Twelve-year-olds could obtain the new certificate telling employers they have achieved the basic standards in literacy, numeracy and information technology in their first year at secondary school, according to the man in charge of improving literacy and numeracy standards in secondary schools.
Peter Walker, national director of the Government's secondary school improvement strategy, revealed that the Government's new functional skills test - which will sit alongside GCSEs - would be a separate certificate guaranteeing employers a pupil had reached basic standards in the three Rs and information technology.
Ministers have said that no child should be able to progress towards an A* to C grade pass in maths and English without achieving basic functional skills.
The new certificate will be piloted in schools from September 2007. There will be a full national roll-out of the English and ICT tests in September 2009 and maths from 2010.
The certificate - which will not be tiered - will go some way to meet objections from employers and independent schools over the current GCSE exam. Only last week Dr Martin Stephen, headmaster of St Paul's Boys' School in Barnes, west London - the school which did best in this year's GCSE's - said the exam was "in crisis".
He said it fell between two stools and was neither a preparation for A-level work or an end-of-education certificate outlining the skills of those leaving school for good. He called for a separate certificate in the basics plus a return to the international GCSE style of exam, modelled on the old O-level and now taken up by almost half of the country's independent schools. Mr Walker, in an interview with The Independent, said of the new functional skills certificate: "Some kids in year seven (11- and 12-year-olds starting secondary school) may be able to get it there and then as they start secondary school."

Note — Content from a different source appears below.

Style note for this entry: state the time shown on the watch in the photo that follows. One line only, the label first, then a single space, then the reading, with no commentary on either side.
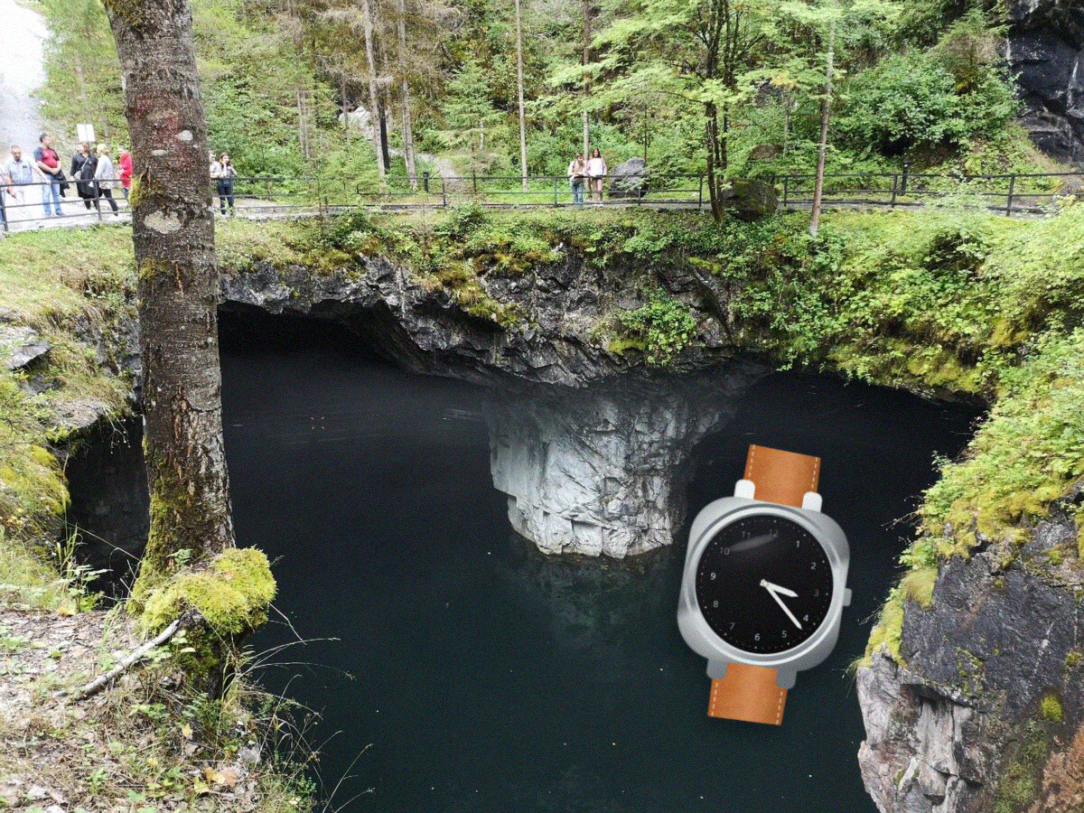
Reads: 3:22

He said he recognised the importance of developing pupils' speaking and listening skills and realised that a diet of just lessons in the three Rs for those struggling to keep up in class might not be the best alternative. "Quite simply, we need to look at key stage three (education for 11- to 14-year-olds) in terms of encouraging those youngsters who have to catch up with interventions that will help them to make progress in maths and English," he said. "That is going to become paramount." Some could be switched back on to learning through drama, he argued. Others could find confidence from developing their speaking skills.
Mr Walker, the former headteacher of the Park View academy in Haringey in north London - a school which improved its GCSE results after a "fresh start'' (it is not one of the Government's academies despite its name), added that he also believed the new compulsory lessons in citizenship would help prepare youngsters for adulthood.
The review of the key stage strategy comes hot on the heels of changes to the way literacy and numeracy are taught in primary schools - announced by the Government last week.
Children will be expected to learn their times tables at eight instead of nine and compulsory synthetic phonics lessons will also be introduced in all schools.